Leader Telegram: Senate, Obama not serious about budget

Editor’s note: Sen. Ron Johnson, R-Wis., spoke on the Senate floor Tuesday. Here is a condensed version of his remarks.

I’ve been here for almost six months, but I’ve been carefully watching Washington for more than 32 years while operating my manufacturing business in Oshkosh – watching how increasingly broken Washington has become over the years.

Nothing I’ve seen in the last six months changes that evaluation.

Washington is broken and America is going broke. Our economy is in a coma; people are suffering.

America hungers for leadership, and it it’s not getting any – not from President Barack Obama, not from the U.S. Senate.

Under Democratic leadership, it has been more than two years since the Senate has passed a budget. America is going bankrupt, and the Senate refuses to pass a budget.

The president’s budget – the one he presented several months ago to great fanfare, remember that? It was 4 1/4 inches thick, 2,400 pages long. Who knows how many thousands of man hours that document took to produce? It was going to be the solution to our fiscal problems.

But it was so unserious, it would have added more than $12 trillion to our nation’s debt. It was so unserious that when it was voted on in the Senate, it lost by a vote of 0 to 97. It was so unserious that not a single member of the president’s own party voted for it.

Instead of rolling up his sleeves and personally tackling the number one problem facing this nation right from the beginning, President Obama delegated his role in sporadic negotiations to Vice President Joe Biden. Now that those talks have broken down, the president is finally getting personally involved in this process.

But what kind of process is this – a few people, talking behind closed doors, far from the view of the American public? Is that the process that is going to decide the fate of America’s financial situation, of our financial future? Is this how our government is supposed to work? Of course not.

Unfortunately, this has become business as usual in Washington.

As a manufacturer, I know if the process is bad, the product will be bad. Business as usual in Washington is a bad process. It is bankrupting America. It must stop.

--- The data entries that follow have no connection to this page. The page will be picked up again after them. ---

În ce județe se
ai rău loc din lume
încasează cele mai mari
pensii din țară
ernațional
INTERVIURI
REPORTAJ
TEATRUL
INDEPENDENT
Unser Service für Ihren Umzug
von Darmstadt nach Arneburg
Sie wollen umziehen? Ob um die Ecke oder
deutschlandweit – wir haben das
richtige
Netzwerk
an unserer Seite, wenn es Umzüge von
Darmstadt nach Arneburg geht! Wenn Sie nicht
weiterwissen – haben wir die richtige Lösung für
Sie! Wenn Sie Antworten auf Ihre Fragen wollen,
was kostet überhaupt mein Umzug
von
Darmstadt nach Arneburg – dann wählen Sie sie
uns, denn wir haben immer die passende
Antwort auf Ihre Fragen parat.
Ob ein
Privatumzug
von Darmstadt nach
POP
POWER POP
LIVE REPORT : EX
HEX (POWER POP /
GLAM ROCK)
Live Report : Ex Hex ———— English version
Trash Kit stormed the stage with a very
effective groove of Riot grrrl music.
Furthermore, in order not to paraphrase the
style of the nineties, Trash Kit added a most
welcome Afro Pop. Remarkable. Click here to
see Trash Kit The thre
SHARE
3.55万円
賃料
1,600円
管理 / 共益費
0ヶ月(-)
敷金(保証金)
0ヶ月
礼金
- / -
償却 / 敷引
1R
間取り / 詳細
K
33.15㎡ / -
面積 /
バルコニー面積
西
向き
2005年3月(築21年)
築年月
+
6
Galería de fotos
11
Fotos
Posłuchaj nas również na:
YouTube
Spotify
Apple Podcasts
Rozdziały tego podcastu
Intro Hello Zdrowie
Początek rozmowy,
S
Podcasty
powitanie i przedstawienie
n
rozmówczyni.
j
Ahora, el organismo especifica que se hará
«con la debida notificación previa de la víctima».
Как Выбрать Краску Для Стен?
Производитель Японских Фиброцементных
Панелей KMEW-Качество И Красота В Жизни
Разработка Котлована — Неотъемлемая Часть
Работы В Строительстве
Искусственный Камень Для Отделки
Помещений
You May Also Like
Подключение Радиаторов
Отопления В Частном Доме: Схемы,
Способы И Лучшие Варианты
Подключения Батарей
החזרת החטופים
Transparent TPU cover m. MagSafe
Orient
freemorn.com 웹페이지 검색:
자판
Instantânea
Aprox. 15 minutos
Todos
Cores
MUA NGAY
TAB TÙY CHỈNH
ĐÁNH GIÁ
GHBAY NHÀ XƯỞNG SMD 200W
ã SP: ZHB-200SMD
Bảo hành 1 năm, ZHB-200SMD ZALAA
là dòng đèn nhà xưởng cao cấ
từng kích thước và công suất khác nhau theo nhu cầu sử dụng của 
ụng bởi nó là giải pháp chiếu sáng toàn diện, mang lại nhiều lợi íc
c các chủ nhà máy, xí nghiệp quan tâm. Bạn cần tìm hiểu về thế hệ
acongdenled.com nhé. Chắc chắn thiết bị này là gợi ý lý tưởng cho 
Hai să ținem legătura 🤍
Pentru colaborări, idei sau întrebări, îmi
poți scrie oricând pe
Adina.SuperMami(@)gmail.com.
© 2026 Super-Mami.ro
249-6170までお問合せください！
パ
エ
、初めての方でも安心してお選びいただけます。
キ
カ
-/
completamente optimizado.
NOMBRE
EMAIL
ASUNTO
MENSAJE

The Senate needs to pass a budget. It shouldn’t be that difficult. Families do it every day. A husband earns $40,000. A wife earns $40,000. Their total family income is $80,000. That’s their budget. That’s what they can afford to spend. American families figure out how to live within their means.

The federal government should be no different. A budget is a number. We should first pick one number, and then a set of numbers, that won’t let America go bankrupt.

So let me start the process by throwing out a number: $2.6 trillion. This is $800 billion more than we spent just 10 years ago. That is the amount that President Obama, in his budget, says the federal government will receive in revenue next year. If we only spent that amount of money, we would be living within our means. What a concept, huh?

If we want to spend more than $2.6 trillion, members of Congress and this administration should go before congressional committees and openly justify what they want to spend, how much they want to borrow, and how much of our children’s future they are willing to mortgage.

The American people deserve to be told the truth.

Johnson, of Oshkosh, is serving his first term in the U.S. Senate.